在未來，物聯網(Internet Of Things,IOT)將實現世界數位化，所有物品將配合網路改變人類的生活方式。隨著消費攜帶型電子產品蓬勃發展，內嵌式記憶體的需求逐年升高，其中將非揮發記憶體與中央處理器整合的技術PIM(Process In Memory,PIM)在提升電子產品效能上扮演著關鍵角色，該技術除了可以大幅提升處理器(CPU)的處理速度外，還可以減少電力消耗，使電子產品的運算效率提高。目前市面上的非揮發性記憶體皆屬於電荷儲存式的快閃記憶體，但隨著半導體製程的微縮，浮動閘極中所儲存的電荷會越來越少，代表儲存1跟0的的狀態會越來越接近，最後可能導致其無法正常操作，因此許多研究團隊紛紛開始積極投入具有高密度、高可靠度的優勢並且能夠高度寫入/讀取的新世代記憶體研究。

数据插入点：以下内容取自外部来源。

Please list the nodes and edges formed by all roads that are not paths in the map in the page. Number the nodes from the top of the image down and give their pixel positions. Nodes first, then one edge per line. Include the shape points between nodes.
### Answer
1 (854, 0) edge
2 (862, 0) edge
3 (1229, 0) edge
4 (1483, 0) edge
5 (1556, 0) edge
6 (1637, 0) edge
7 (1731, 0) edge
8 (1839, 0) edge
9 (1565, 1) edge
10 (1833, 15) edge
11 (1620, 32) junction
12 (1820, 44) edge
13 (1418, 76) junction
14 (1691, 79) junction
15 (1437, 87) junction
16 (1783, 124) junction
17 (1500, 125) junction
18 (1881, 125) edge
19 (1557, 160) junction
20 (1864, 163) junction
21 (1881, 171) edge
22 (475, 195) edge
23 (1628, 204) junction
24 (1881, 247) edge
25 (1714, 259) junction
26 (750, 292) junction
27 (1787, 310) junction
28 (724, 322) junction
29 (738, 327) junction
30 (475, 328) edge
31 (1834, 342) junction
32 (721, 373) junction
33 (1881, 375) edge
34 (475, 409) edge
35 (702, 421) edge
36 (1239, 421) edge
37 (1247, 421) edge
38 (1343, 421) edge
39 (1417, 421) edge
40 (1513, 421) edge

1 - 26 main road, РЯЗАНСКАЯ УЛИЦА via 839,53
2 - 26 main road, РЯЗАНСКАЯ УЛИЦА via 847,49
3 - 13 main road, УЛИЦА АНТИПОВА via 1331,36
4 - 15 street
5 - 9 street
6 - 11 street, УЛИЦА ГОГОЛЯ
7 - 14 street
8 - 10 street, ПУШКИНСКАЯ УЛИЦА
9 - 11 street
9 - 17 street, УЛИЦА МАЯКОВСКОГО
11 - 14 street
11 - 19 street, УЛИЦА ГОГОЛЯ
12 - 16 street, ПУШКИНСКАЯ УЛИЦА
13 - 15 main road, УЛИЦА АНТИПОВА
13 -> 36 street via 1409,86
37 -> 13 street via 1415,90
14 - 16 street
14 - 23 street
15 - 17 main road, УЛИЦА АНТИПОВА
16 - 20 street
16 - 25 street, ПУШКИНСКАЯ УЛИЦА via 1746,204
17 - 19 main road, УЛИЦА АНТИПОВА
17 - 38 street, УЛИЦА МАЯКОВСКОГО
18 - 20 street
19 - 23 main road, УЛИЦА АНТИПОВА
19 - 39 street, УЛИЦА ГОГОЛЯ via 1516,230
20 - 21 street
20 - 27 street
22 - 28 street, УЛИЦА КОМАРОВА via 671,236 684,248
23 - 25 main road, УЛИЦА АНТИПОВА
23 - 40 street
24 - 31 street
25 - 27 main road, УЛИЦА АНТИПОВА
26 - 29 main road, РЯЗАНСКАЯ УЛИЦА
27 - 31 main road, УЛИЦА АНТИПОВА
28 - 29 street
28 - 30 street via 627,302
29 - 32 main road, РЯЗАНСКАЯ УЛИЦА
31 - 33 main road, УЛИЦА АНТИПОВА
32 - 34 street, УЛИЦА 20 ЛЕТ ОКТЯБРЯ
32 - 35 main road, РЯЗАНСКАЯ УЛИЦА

本論文提出一以16奈米鰭式電晶體邏輯製程之後段銅金屬製程實現的蝕刻孔電阻式記憶體(Via Resistive Random Access Memory,Via-RRAM)，此記憶體在製程無須額外光罩，且記憶單元佈局面積極小，因此可達到高密度和具有直接與運算單元整合之優點，且由於是在後端金屬線製程製作，該元件具有很好的可微縮性。在此篇論文中將透過直流掃描(DC Sweep)與交流脈衝(AC Pulse)證明其具有低功耗和高速操作特性，並且利用ISPP演算法提高該元件之耐久度，另外，此元件也透過高溫連續烘烤、長時間讀取測試、過度設定/重設測試證明其具有良好的資料保存能力。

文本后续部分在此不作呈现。